By Tom Chester
The fall of the Berlin wall in 1989 marked the end of the Cold War and (amongst many other perks) saw a renaissance of Russian music flooding across the Iron Curtain into the West. One of the pieces gripped Commander John R. Bourgeois from the United States Marine Band who went about orchestrating it for a more American-style symphonic band.
The work in question was Boris Kozhevnikov’s Symphony No. 3 for band, one of five symphonies the composer had written for this ensemble. Kozhevnikov (1906-1985), now a popular composer in Russia, studied at the Kharkov Music-Dramatic Institute before attending the Military School of Music in Moscow. The work was written in 1950 but didn’t reach Western audiences until the late 1990s.

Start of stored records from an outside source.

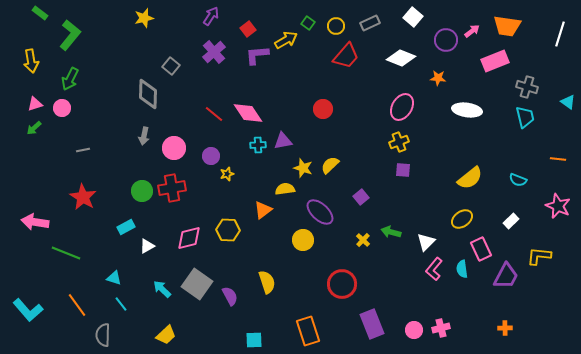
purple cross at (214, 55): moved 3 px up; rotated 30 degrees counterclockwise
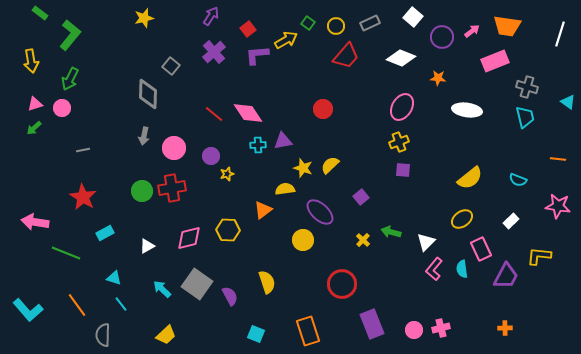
purple circle at (446, 40): moved 4 px left, 3 px up
pink star at (558, 206): rotated 15 degrees counterclockwise
cyan rectangle at (126, 227): moved 21 px left, 6 px down
cyan square at (254, 340): moved 2 px right, 6 px up; rotated 24 degrees clockwise
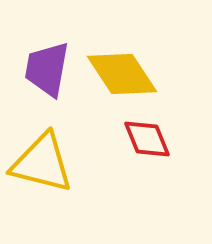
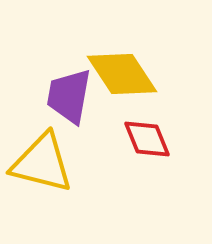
purple trapezoid: moved 22 px right, 27 px down
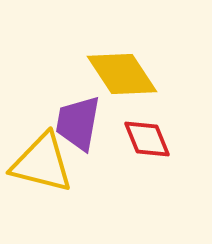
purple trapezoid: moved 9 px right, 27 px down
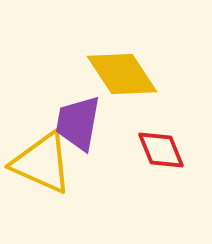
red diamond: moved 14 px right, 11 px down
yellow triangle: rotated 10 degrees clockwise
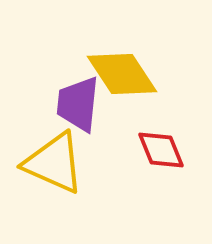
purple trapezoid: moved 19 px up; rotated 4 degrees counterclockwise
yellow triangle: moved 12 px right
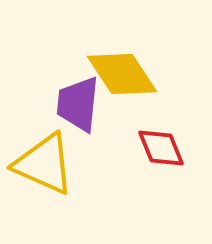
red diamond: moved 2 px up
yellow triangle: moved 10 px left, 1 px down
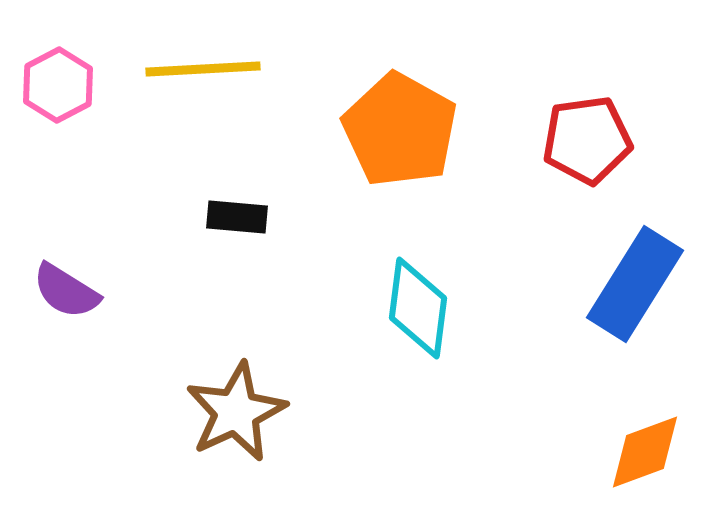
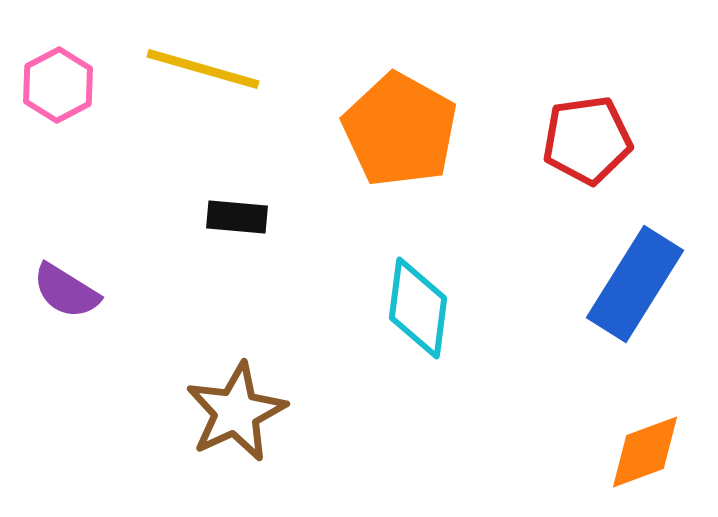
yellow line: rotated 19 degrees clockwise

The Symphony is subtitled Slavyanskaya, most probably after the public square of the same name in Moscow, rather than the Russian brand of vodka! The thematic material for the work was drawn from folk tunes from the composer’s home city of Novgorod, and is quintessentially Russian sounding throughout all four movements.

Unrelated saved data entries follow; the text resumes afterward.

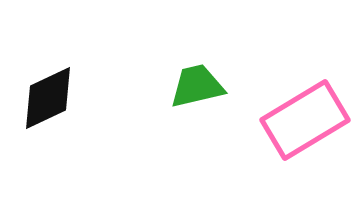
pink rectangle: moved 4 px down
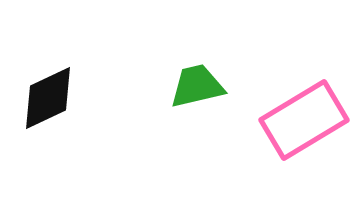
pink rectangle: moved 1 px left
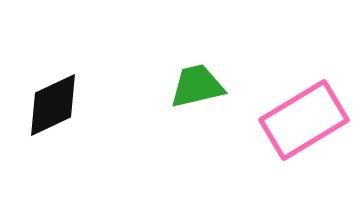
black diamond: moved 5 px right, 7 px down
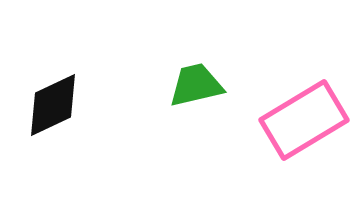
green trapezoid: moved 1 px left, 1 px up
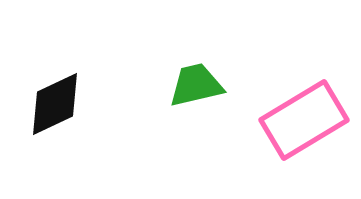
black diamond: moved 2 px right, 1 px up
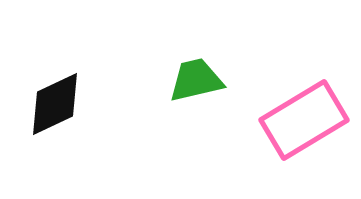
green trapezoid: moved 5 px up
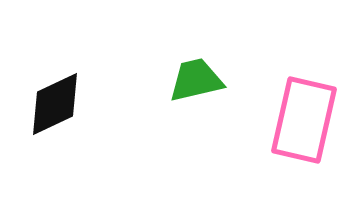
pink rectangle: rotated 46 degrees counterclockwise
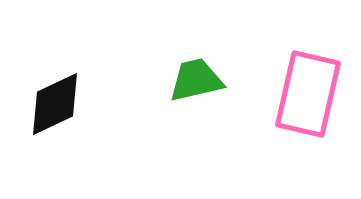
pink rectangle: moved 4 px right, 26 px up
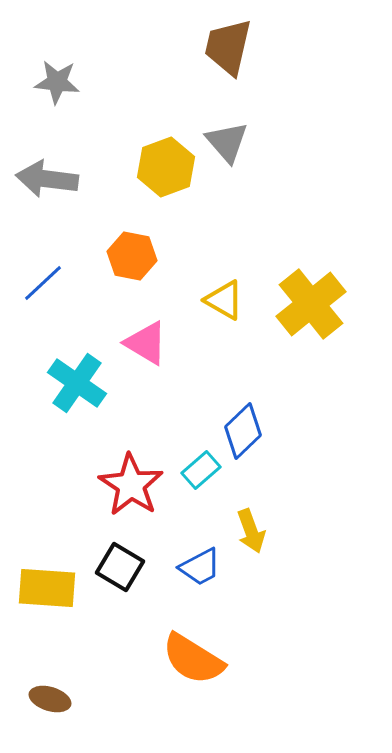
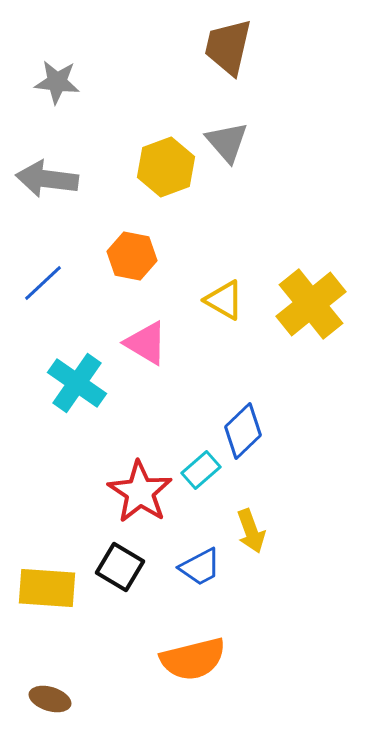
red star: moved 9 px right, 7 px down
orange semicircle: rotated 46 degrees counterclockwise
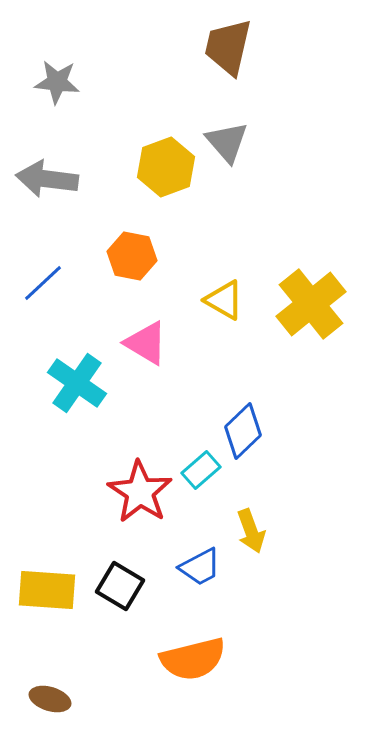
black square: moved 19 px down
yellow rectangle: moved 2 px down
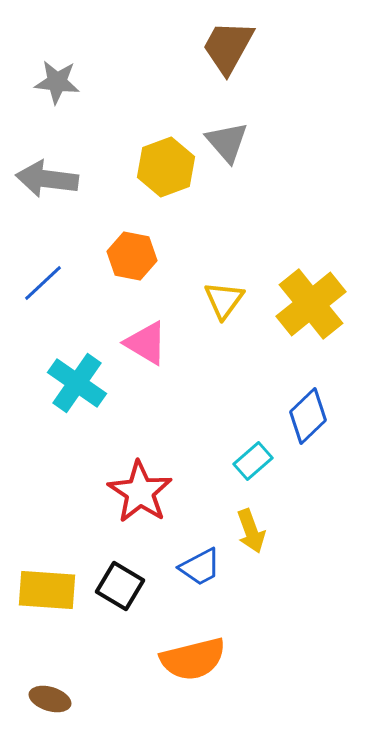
brown trapezoid: rotated 16 degrees clockwise
yellow triangle: rotated 36 degrees clockwise
blue diamond: moved 65 px right, 15 px up
cyan rectangle: moved 52 px right, 9 px up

The first movement opens with aggressive shock chords before the first theme played in the trumpets, then a more lyrical secondary theme is heard from the tenor sax and euphonium. Kozhevnikov skilfully weaves more ideas around these two themes with constant climatic suggestions. Movement two, a slow pastoral waltz, dances along until the last 8 bars when it erupts into a circus waltz before finishing with a sign off in the original tempo, a great contrast from the third movement. This whirlwind rondo puts any fine piccolo player through their paces. The finale is strikingly similar to the first movement, this time in F major rather than F minor. The tempo here is even faster, charging to the end of the work in breakneck speeds.
The work is notoriously difficult (American grade 6) and a solid performance hinges on the constant drive and energy. The parts for the euphonium, bassoon and horn are exceptionally technical and require more than proficient sections. Interestingly, the saxophones don’t double the technical aspects of the French horn parts; in fact they are used rather sparingly. This was because the saxophone was considered ‘not Soviet’ in Russian band music.
I have found however for a successful performance it is crucial to double the weaker horn parts in the redundant saxophone to carry the momentum in the continuous, underlying quavers. Also when performing it can be a good idea to drop the octave of some of the melodies in the 2nd flutes and 2nd/3rd clarinets to ensure a solid base of tuning.
Despite these challenges, this elusive piece is fast becoming standard in band literature and if your band has the chops to tackle the work, I strongly recommend getting those fingers working for an adventurous flight into Soviet Russia.